The better half – asymmetric star formation due to ram pressure in the EAGLE simulations

Abstract

ABSTRACT We use the EAGLE simulations to study the effects of the intracluster medium on the spatially resolved star formation activity in galaxies. We study three cases of galaxy asymmetry dividing each galaxy into two halves using the plane (i) perpendicular to the velocity direction, differentiating the galaxy part approaching the cluster centre, hereafter dubbed the ‘leading half’, and the opposite ‘trailing half’; (ii) perpendicular to the radial position of the satellite to the centre of the cluster; and (iii) that maximizes the star formation rate ($\rm SFR$) difference between the two halves. For (i), we find an enhancement of the $\rm SFR$, star formation efficiency, and interstellar medium pressure in the leading half with respect to the trailing one and normal star-forming galaxies in the EAGLE simulation, and a clear overabundance of gas particles in their trailing.
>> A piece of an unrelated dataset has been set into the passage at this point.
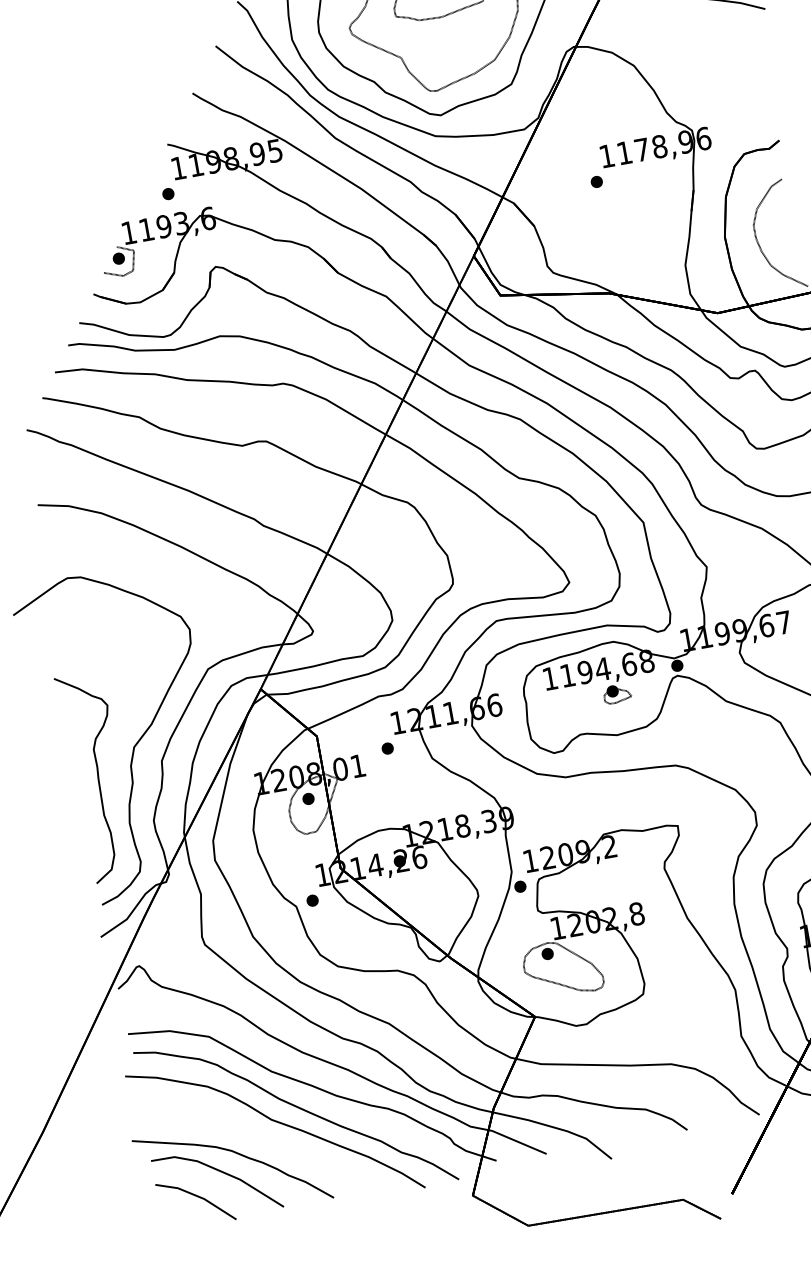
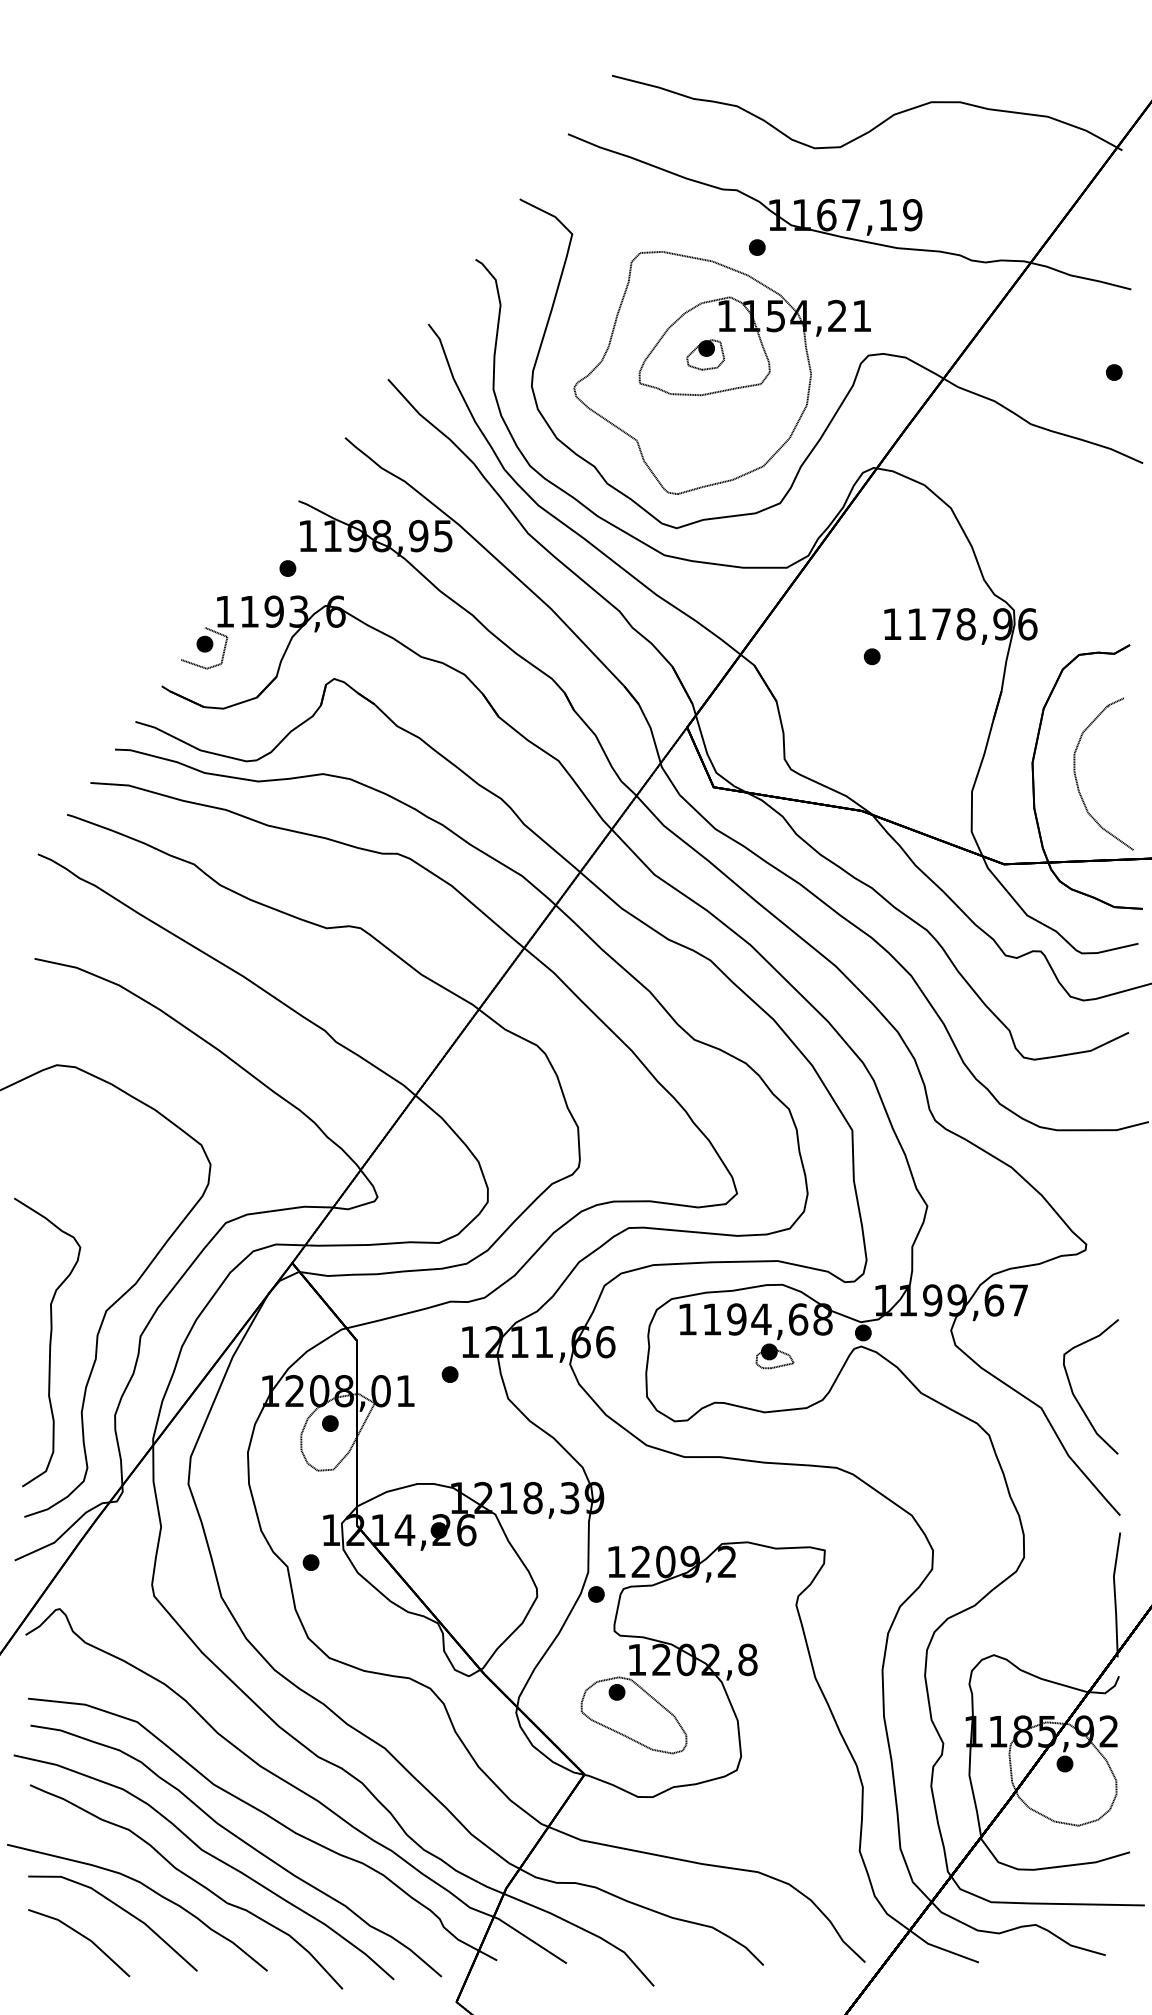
part: (267, 1142) -> (190, 1879), added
These results suggest that ram pressure is boosting the star formation by gas compression in the leading half, and transporting the gas to the trailing half. This effect is more pronounced in satellites of intermediate stellar masses $\rm 10^{9.5}\!-\!10^{10.5}\,M_{\odot }$, with gas masses above $\rm 10^{9} M_{\odot }$, and located within one virial radius or in the most massive clusters. In (iii), we find an alignment between the velocity and the vector perpendicular to the plane that maximizes the $\rm SFR$ difference between the two halves. It suggests that finding this plane in real galaxies can provide an insight into the velocity direction.